Data
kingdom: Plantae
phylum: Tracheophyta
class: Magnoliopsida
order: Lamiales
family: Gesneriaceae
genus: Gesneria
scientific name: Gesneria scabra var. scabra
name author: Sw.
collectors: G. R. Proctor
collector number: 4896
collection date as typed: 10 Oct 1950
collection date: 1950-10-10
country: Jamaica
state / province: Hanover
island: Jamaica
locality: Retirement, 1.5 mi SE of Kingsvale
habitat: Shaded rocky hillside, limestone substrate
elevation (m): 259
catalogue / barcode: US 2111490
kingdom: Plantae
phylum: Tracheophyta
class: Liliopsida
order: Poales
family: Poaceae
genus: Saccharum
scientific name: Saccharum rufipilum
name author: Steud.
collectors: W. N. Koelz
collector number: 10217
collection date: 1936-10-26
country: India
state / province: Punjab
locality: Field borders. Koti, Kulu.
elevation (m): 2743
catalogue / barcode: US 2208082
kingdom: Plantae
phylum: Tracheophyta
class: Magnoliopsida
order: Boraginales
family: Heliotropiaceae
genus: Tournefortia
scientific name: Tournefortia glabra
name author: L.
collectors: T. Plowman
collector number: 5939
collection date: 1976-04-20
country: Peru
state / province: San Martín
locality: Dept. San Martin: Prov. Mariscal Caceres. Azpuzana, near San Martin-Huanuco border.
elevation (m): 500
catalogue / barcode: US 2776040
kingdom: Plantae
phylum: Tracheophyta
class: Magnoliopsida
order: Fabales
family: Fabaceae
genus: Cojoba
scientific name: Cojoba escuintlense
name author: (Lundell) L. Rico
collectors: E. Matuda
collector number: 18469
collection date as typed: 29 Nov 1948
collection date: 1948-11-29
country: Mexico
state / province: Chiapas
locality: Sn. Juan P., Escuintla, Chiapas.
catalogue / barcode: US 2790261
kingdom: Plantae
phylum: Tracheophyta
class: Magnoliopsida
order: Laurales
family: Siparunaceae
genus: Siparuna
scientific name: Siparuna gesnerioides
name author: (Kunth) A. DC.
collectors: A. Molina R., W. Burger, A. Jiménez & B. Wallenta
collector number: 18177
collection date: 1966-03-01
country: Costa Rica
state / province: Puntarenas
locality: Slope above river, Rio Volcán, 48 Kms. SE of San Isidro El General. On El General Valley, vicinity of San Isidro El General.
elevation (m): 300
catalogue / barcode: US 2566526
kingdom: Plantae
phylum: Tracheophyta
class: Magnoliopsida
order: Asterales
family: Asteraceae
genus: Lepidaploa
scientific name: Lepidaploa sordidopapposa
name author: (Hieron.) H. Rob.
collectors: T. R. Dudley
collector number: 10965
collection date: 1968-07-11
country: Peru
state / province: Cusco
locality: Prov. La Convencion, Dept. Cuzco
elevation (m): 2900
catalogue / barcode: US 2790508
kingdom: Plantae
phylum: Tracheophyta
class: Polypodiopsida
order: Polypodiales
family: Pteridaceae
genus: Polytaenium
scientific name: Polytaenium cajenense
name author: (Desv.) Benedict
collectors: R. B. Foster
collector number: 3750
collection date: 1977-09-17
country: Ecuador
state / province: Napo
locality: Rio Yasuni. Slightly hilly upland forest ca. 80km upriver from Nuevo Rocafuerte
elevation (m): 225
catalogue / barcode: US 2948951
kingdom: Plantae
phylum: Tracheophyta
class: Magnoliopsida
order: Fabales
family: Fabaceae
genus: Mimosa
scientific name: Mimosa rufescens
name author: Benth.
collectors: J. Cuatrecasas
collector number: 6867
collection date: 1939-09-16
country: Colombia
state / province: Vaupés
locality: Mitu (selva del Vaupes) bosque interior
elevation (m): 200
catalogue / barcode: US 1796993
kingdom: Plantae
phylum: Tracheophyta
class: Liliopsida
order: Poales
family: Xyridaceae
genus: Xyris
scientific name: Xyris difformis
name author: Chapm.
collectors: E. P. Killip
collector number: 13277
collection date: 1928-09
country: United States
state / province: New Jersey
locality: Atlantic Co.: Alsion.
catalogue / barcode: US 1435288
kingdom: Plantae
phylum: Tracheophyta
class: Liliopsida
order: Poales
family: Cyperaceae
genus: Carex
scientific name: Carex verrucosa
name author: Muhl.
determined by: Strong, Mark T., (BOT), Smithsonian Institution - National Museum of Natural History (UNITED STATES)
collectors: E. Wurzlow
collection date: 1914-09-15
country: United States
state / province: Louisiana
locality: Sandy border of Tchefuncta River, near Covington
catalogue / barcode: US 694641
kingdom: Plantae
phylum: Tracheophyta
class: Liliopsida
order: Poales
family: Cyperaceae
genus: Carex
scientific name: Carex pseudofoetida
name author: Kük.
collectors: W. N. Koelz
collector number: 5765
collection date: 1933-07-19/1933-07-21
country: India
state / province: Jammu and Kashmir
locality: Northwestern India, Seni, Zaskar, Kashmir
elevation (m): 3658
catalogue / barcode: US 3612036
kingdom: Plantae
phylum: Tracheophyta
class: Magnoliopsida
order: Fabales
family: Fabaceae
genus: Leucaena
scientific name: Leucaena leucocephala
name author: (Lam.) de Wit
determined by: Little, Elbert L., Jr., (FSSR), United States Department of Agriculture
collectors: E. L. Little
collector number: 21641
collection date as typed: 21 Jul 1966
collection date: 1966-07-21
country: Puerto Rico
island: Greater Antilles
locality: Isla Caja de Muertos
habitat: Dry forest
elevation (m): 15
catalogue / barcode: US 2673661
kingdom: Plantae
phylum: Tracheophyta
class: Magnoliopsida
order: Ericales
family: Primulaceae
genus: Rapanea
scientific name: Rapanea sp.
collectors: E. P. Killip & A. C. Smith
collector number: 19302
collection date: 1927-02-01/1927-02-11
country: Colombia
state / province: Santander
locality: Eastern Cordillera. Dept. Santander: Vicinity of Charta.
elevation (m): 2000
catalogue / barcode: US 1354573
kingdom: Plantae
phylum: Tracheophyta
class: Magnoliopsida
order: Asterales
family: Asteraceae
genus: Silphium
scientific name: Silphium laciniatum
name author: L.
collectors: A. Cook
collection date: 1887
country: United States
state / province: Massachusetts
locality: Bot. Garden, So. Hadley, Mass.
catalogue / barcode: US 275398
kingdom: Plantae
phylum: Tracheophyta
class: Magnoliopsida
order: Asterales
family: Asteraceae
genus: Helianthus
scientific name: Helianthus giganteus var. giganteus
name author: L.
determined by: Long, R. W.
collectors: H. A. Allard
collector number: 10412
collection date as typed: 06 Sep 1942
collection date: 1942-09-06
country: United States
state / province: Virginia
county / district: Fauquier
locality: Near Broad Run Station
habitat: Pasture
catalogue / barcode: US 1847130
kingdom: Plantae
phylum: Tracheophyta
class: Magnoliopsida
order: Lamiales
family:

Exercise
Lay out every line of the listing above as a Markdown table with two columns, Row and Line. Number the rows in order and leave out blank lines.

Solution
| Row | Line |
|---|---|
| 1 | kingdom: Plantae |
| 2 | phylum: Tracheophyta |
| 3 | class: Magnoliopsida |
| 4 | order: Lamiales |
| 5 | family: Gesneriaceae |
| 6 | genus: Gesneria |
| 7 | scientific name: Gesneria scabra var. scabra |
| 8 | name author: Sw. |
| 9 | collectors: G. R. Proctor |
| 10 | collector number: 4896 |
| 11 | collection date as typed: 10 Oct 1950 |
| 12 | collection date: 1950-10-10 |
| 13 | country: Jamaica |
| 14 | state / province: Hanover |
| 15 | island: Jamaica |
| 16 | locality: Retirement, 1.5 mi SE of Kingsvale |
| 17 | habitat: Shaded rocky hillside, limestone substrate |
| 18 | elevation (m): 259 |
| 19 | catalogue / barcode: US 2111490 |
| 20 | kingdom: Plantae |
| 21 | phylum: Tracheophyta |
| 22 | class: Liliopsida |
| 23 | order: Poales |
| 24 | family: Poaceae |
| 25 | genus: Saccharum |
| 26 | scientific name: Saccharum rufipilum |
| 27 | name author: Steud. |
| 28 | collectors: W. N. Koelz |
| 29 | collector number: 10217 |
| 30 | collection date: 1936-10-26 |
| 31 | country: India |
| 32 | state / province: Punjab |
| 33 | locality: Field borders. Koti, Kulu. |
| 34 | elevation (m): 2743 |
| 35 | catalogue / barcode: US 2208082 |
| 36 | kingdom: Plantae |
| 37 | phylum: Tracheophyta |
| 38 | class: Magnoliopsida |
| 39 | order: Boraginales |
| 40 | family: Heliotropiaceae |
| 41 | genus: Tournefortia |
| 42 | scientific name: Tournefortia glabra |
| 43 | name author: L. |
| 44 | collectors: T. Plowman |
| 45 | collector number: 5939 |
| 46 | collection date: 1976-04-20 |
| 47 | country: Peru |
| 48 | state / province: San Martín |
| 49 | locality: Dept. San Martin: Prov. Mariscal Caceres. Azpuzana, near San Martin-Huanuco border. |
| 50 | elevation (m): 500 |
| 51 | catalogue / barcode: US 2776040 |
| 52 | kingdom: Plantae |
| 53 | phylum: Tracheophyta |
| 54 | class: Magnoliopsida |
| 55 | order: Fabales |
| 56 | family: Fabaceae |
| 57 | genus: Cojoba |
| 58 | scientific name: Cojoba escuintlense |
| 59 | name author: (Lundell) L. Rico |
| 60 | collectors: E. Matuda |
| 61 | collector number: 18469 |
| 62 | collection date as typed: 29 Nov 1948 |
| 63 | collection date: 1948-11-29 |
| 64 | country: Mexico |
| 65 | state / province: Chiapas |
| 66 | locality: Sn. Juan P., Escuintla, Chiapas. |
| 67 | catalogue / barcode: US 2790261 |
| 68 | kingdom: Plantae |
| 69 | phylum: Tracheophyta |
| 70 | class: Magnoliopsida |
| 71 | order: Laurales |
| 72 | family: Siparunaceae |
| 73 | genus: Siparuna |
| 74 | scientific name: Siparuna gesnerioides |
| 75 | name author: (Kunth) A. DC. |
| 76 | collectors: A. Molina R., W. Burger, A. Jiménez & B. Wallenta |
| 77 | collector number: 18177 |
| 78 | collection date: 1966-03-01 |
| 79 | country: Costa Rica |
| 80 | state / province: Puntarenas |
| 81 | locality: Slope above river, Rio Volcán, 48 Kms. SE of San Isidro El General. On El General Valley, vicinity of San Isidro El General. |
| 82 | elevation (m): 300 |
| 83 | catalogue / barcode: US 2566526 |
| 84 | kingdom: Plantae |
| 85 | phylum: Tracheophyta |
| 86 | class: Magnoliopsida |
| 87 | order: Asterales |
| 88 | family: Asteraceae |
| 89 | genus: Lepidaploa |
| 90 | scientific name: Lepidaploa sordidopapposa |
| 91 | name author: (Hieron.) H. Rob. |
| 92 | collectors: T. R. Dudley |
| 93 | collector number: 10965 |
| 94 | collection date: 1968-07-11 |
| 95 | country: Peru |
| 96 | state / province: Cusco |
| 97 | locality: Prov. La Convencion, Dept. Cuzco |
| 98 | elevation (m): 2900 |
| 99 | catalogue / barcode: US 2790508 |
| 100 | kingdom: Plantae |
| 101 | phylum: Tracheophyta |
| 102 | class: Polypodiopsida |
| 103 | order: Polypodiales |
| 104 | family: Pteridaceae |
| 105 | genus: Polytaenium |
| 106 | scientific name: Polytaenium cajenense |
| 107 | name author: (Desv.) Benedict |
| 108 | collectors: R. B. Foster |
| 109 | collector number: 3750 |
| 110 | collection date: 1977-09-17 |
| 111 | country: Ecuador |
| 112 | state / province: Napo |
| 113 | locality: Rio Yasuni. Slightly hilly upland forest ca. 80km upriver from Nuevo Rocafuerte |
| 114 | elevation (m): 225 |
| 115 | catalogue / barcode: US 2948951 |
| 116 | kingdom: Plantae |
| 117 | phylum: Tracheophyta |
| 118 | class: Magnoliopsida |
| 119 | order: Fabales |
| 120 | family: Fabaceae |
| 121 | genus: Mimosa |
| 122 | scientific name: Mimosa rufescens |
| 123 | name author: Benth. |
| 124 | collectors: J. Cuatrecasas |
| 125 | collector number: 6867 |
| 126 | collection date: 1939-09-16 |
| 127 | country: Colombia |
| 128 | state / province: Vaupés |
| 129 | locality: Mitu (selva del Vaupes) bosque interior |
| 130 | elevation (m): 200 |
| 131 | catalogue / barcode: US 1796993 |
| 132 | kingdom: Plantae |
| 133 | phylum: Tracheophyta |
| 134 | class: Liliopsida |
| 135 | order: Poales |
| 136 | family: Xyridaceae |
| 137 | genus: Xyris |
| 138 | scientific name: Xyris difformis |
| 139 | name author: Chapm. |
| 140 | collectors: E. P. Killip |
| 141 | collector number: 13277 |
| 142 | collection date: 1928-09 |
| 143 | country: United States |
| 144 | state / province: New Jersey |
| 145 | locality: Atlantic Co.: Alsion. |
| 146 | catalogue / barcode: US 1435288 |
| 147 | kingdom: Plantae |
| 148 | phylum: Tracheophyta |
| 149 | class: Liliopsida |
| 150 | order: Poales |
| 151 | family: Cyperaceae |
| 152 | genus: Carex |
| 153 | scientific name: Carex verrucosa |
| 154 | name author: Muhl. |
| 155 | determined by: Strong, Mark T., (BOT), Smithsonian Institution - National Museum of Natural History (UNITED STATES) |
| 156 | collectors: E. Wurzlow |
| 157 | collection date: 1914-09-15 |
| 158 | country: United States |
| 159 | state / province: Louisiana |
| 160 | locality: Sandy border of Tchefuncta River, near Covington |
| 161 | catalogue / barcode: US 694641 |
| 162 | kingdom: Plantae |
| 163 | phylum: Tracheophyta |
| 164 | class: Liliopsida |
| 165 | order: Poales |
| 166 | family: Cyperaceae |
| 167 | genus: Carex |
| 168 | scientific name: Carex pseudofoetida |
| 169 | name author: Kük. |
| 170 | collectors: W. N. Koelz |
| 171 | collector number: 5765 |
| 172 | collection date: 1933-07-19/1933-07-21 |
| 173 | country: India |
| 174 | state / province: Jammu and Kashmir |
| 175 | locality: Northwestern India, Seni, Zaskar, Kashmir |
| 176 | elevation (m): 3658 |
| 177 | catalogue / barcode: US 3612036 |
| 178 | kingdom: Plantae |
| 179 | phylum: Tracheophyta |
| 180 | class: Magnoliopsida |
| 181 | order: Fabales |
| 182 | family: Fabaceae |
| 183 | genus: Leucaena |
| 184 | scientific name: Leucaena leucocephala |
| 185 | name author: (Lam.) de Wit |
| 186 | determined by: Little, Elbert L., Jr., (FSSR), United States Department of Agriculture |
| 187 | collectors: E. L. Little |
| 188 | collector number: 21641 |
| 189 | collection date as typed: 21 Jul 1966 |
| 190 | collection date: 1966-07-21 |
| 191 | country: Puerto Rico |
| 192 | island: Greater Antilles |
| 193 | locality: Isla Caja de Muertos |
| 194 | habitat: Dry forest |
| 195 | elevation (m): 15 |
| 196 | catalogue / barcode: US 2673661 |
| 197 | kingdom: Plantae |
| 198 | phylum: Tracheophyta |
| 199 | class: Magnoliopsida |
| 200 | order: Ericales |
| 201 | family: Primulaceae |
| 202 | genus: Rapanea |
| 203 | scientific name: Rapanea sp. |
| 204 | collectors: E. P. Killip & A. C. Smith |
| 205 | collector number: 19302 |
| 206 | collection date: 1927-02-01/1927-02-11 |
| 207 | country: Colombia |
| 208 | state / province: Santander |
| 209 | locality: Eastern Cordillera. Dept. Santander: Vicinity of Charta. |
| 210 | elevation (m): 2000 |
| 211 | catalogue / barcode: US 1354573 |
| 212 | kingdom: Plantae |
| 213 | phylum: Tracheophyta |
| 214 | class: Magnoliopsida |
| 215 | order: Asterales |
| 216 | family: Asteraceae |
| 217 | genus: Silphium |
| 218 | scientific name: Silphium laciniatum |
| 219 | name author: L. |
| 220 | collectors: A. Cook |
| 221 | collection date: 1887 |
| 222 | country: United States |
| 223 | state / province: Massachusetts |
| 224 | locality: Bot. Garden, So. Hadley, Mass. |
| 225 | catalogue / barcode: US 275398 |
| 226 | kingdom: Plantae |
| 227 | phylum: Tracheophyta |
| 228 | class: Magnoliopsida |
| 229 | order: Asterales |
| 230 | family: Asteraceae |
| 231 | genus: Helianthus |
| 232 | scientific name: Helianthus giganteus var. giganteus |
| 233 | name author: L. |
| 234 | determined by: Long, R. W. |
| 235 | collectors: H. A. Allard |
| 236 | collector number: 10412 |
| 237 | collection date as typed: 06 Sep 1942 |
| 238 | collection date: 1942-09-06 |
| 239 | country: United States |
| 240 | state / province: Virginia |
| 241 | county / district: Fauquier |
| 242 | locality: Near Broad Run Station |
| 243 | habitat: Pasture |
| 244 | catalogue / barcode: US 1847130 |
| 245 | kingdom: Plantae |
| 246 | phylum: Tracheophyta |
| 247 | class: Magnoliopsida |
| 248 | order: Lamiales |
| 249 | family: |